I wish the woman who called me was right. She is not. History and the present say that black lives do not matter in the way that white lives matter. 

Some thoughts:
  • Saying “Black Lives Matter” does not mean that white lives don’t matter; it means that black lives are at greater risk.
  • Saying “Black Lives Matter” does not mean people should kill police officers. Are all police officers racist? Of course not. Are some? Sure. The system is stacked.
  • The banner on our church is a fact: God loves black people. The banner is also an aspiration, a reminder, and promise: We (the members of our church) hope for equality and justice; we remember those days are not here; we must work hard.
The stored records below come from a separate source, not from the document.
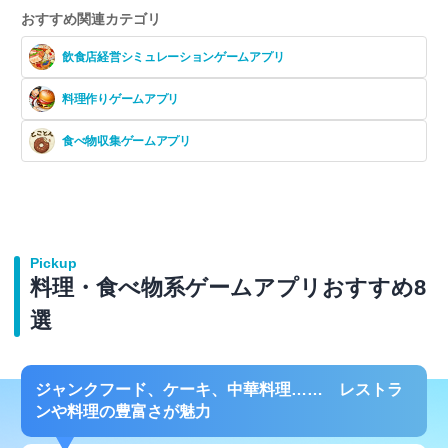
おすすめ関連カテゴリ
飲食店経営シミュレーションゲームアプリ
料理作りゲームアプリ
食べ物収集ゲームアプリ
Pickup
料理・食べ物系ゲームアプリおすすめ8
選
ジャンクフード、ケーキ、中華料理…… レストラ
ンや料理の豊富さが魅力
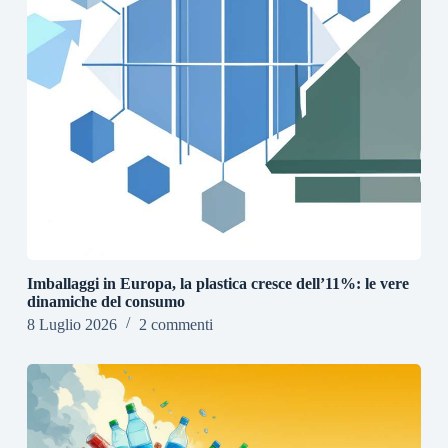
Imballaggi in Europa, la plastica cresce dell’11%: le vere
dinamiche del consumo
8 Luglio 2026
2 commenti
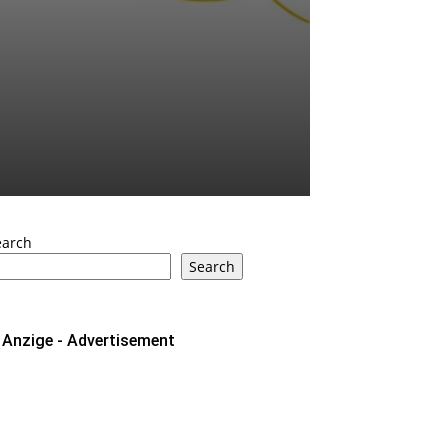
earch
Search
Anzige - Advertisement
  • The Christian Church is complicit in racist structures.
  • White liberals can be racist.
  • Can’t black people be racist? Sure. That’s why it may be more helpful to think about the harm done by white privilege or white supremacy rather than racism.
  • Saying “white privilege” doesn’t mean that some white people don’t have very tough lives; it means that their skin color is not an added difficulty.
  • As the inheritor of white privilege, I have racist tendencies that frighten and worry me—many of which I’m not even aware of, I’m sure.
  • Aren’t there other racial tensions (antipathy toward Native Americans, for instance)? Of course. And they should be addressed, but should not be used to avoid white-black relationships.
  • Aren’t things better? Yes. No. Maybe. Slavery is outlawed. Jim Crow is abolished. Other forms of racism and white supremacy still exist and still harm black lives.
  • Aren't the events on the timeline above isolated incidents. Each is unique sure, and together they are like individual drops of water that create a deadly flood.
  • Racism, white privilege, and white supremacy harm black people (the oppressed). Those forms of injustice also harm the souls of white people—being an oppressor is soul-sucking, life-denying, energy-draining work.

“Black Lives Matter to God and to Us.” The world still needs that reminder. It’s not yet time to take the banner down.